Linear Search

 

Linear Search

Linear Search is defined as a sequential search algorithm that starts at one end and goes through each element of a list until the desired element is found, otherwise the search continues till the end of the data set. It is the easiest searching algorithm.

Linear Search Algorithm

Step 1: First, read the search element (Target element) in the array.

Step 2: In the second step compare the search element with the first element in the array.

Step 3: If both are matched, display “Target element is found” and terminate the Linear Search 

function.

Step 4: If both are not matched, compare the search element with the next element in the array.

Step 5: In this step, repeat steps 3 and 4 until the search (Target) element is compared with the 

last element of the array.

Step 6 – If the last element in the list does not match, the Linear Search Function will be 

terminated, and the message “Element is not found” will be displayed.

Follow the given steps to solve the problem:

1. Set the first element of the array as the current element.
2. If the current element is the target element, return its index.
3. If the current element is not the target element and if there are more elements in the array, set the current element to the next element and repeat step 2.
4. If the current element is not the target element and there are no more elements in the array, return -1 to indicate that the element was not found.

Example:

Given an array arr[] of N elements,

the task is to write a function to search a given element x in arr[].


Solution:

class LinearSearch { public static int search(int arr[], int x) { int N = arr.length; for (int i = 0; i < N; i++) { if (arr[i] == x) return i; } return -1; } // Driver's code public static void main(String args[]) { int arr[] = { 2, 3, 4, 10, 40 }; int x = 10; // Function call int result = search(arr, x); if (result == -1) System.out.print( "Element is not present in array"); else System.out.print("Element is present at index " + result); } } Output: Element is present at index 3 Time complexity: O(N) Auxiliary Space: O(1)




Linear search Recursive approach:




Follow the given steps to solve the problem:

• If the size of the array is zero then, return -1, representing that the element is not found. This can also be treated as the base condition of a recursion call.
• Otherwise, check if the element at the current index in the array is equal to the key or not i.e, arr[size – 1] == key
• If equal, then return the index of the found key

Below is the implementation of the above approach:

// Java Recursive Code For Linear Search

import java.io.*;

 

class Test {

    static int arr[] = { 5, 15, 6, 9, 4 };

 

    // Recursive Method to search key in the array

    static int linearsearch(int arr[], int size, int key)

    {

        if (size == 0) {

            return -1;

        }

        else if (arr[size - 1] == key) {

            // Return the index of found key.

            return size - 1;

        }

        else {

            return linearsearch(arr, size - 1, key);

        }

    }

 

    // Driver method

    public static void main(String[] args)

    {

        int key = 4;

 

        // Function call to find key

        int index = linearsearch(arr, arr.length, key);

        if (index != -1)

            System.out.println(

                "The element " + key + " is found at "
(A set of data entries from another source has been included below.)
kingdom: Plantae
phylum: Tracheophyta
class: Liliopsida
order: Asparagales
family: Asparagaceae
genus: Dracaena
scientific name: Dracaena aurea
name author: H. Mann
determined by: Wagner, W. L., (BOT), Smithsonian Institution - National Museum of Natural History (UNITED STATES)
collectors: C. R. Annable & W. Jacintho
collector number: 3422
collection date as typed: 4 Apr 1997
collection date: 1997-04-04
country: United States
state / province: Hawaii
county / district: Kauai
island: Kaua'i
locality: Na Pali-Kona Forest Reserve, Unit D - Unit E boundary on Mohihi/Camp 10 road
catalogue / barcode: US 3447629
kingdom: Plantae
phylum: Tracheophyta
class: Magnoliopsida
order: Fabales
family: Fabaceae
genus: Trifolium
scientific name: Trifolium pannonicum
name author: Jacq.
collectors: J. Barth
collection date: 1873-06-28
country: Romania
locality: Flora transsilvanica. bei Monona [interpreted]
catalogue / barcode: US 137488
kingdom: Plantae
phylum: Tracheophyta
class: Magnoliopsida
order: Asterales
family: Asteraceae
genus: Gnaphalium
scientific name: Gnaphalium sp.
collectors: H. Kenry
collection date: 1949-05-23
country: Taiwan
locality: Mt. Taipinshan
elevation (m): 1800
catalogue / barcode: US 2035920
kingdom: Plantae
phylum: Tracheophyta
                + index + " index of the given array.");

 

        else

            System.out.println("The element " + key

                               + " is not found.");

    }

}

Output

The element 4 is found at 4 index of the given array.

Time Complexity: O(N)

Auxiliary Space: O(N)

Advantages of Linear Search:

• Linear search is simple to implement and easy to understand.
• Linear search can be used irrespective of whether the array is sorted or not. It can be used on arrays of any data type.
• Does not require any additional memory.
• It is a well suited algorithm for small datasets.

Drawbacks of Linear Search:

• Linear search has a time complexity of O(n), which in turn makes it slow for large datasets.
• Not suitable for large array.
• Linear search can be less efficient than other algorithms, such as hash tables.

When to use Linear Search:

• When we are dealing with a small dataset.
• When you need to find an exact value.
• When you are searching a dataset stored in contiguous memory.
• When you want to implement a simple algorithm.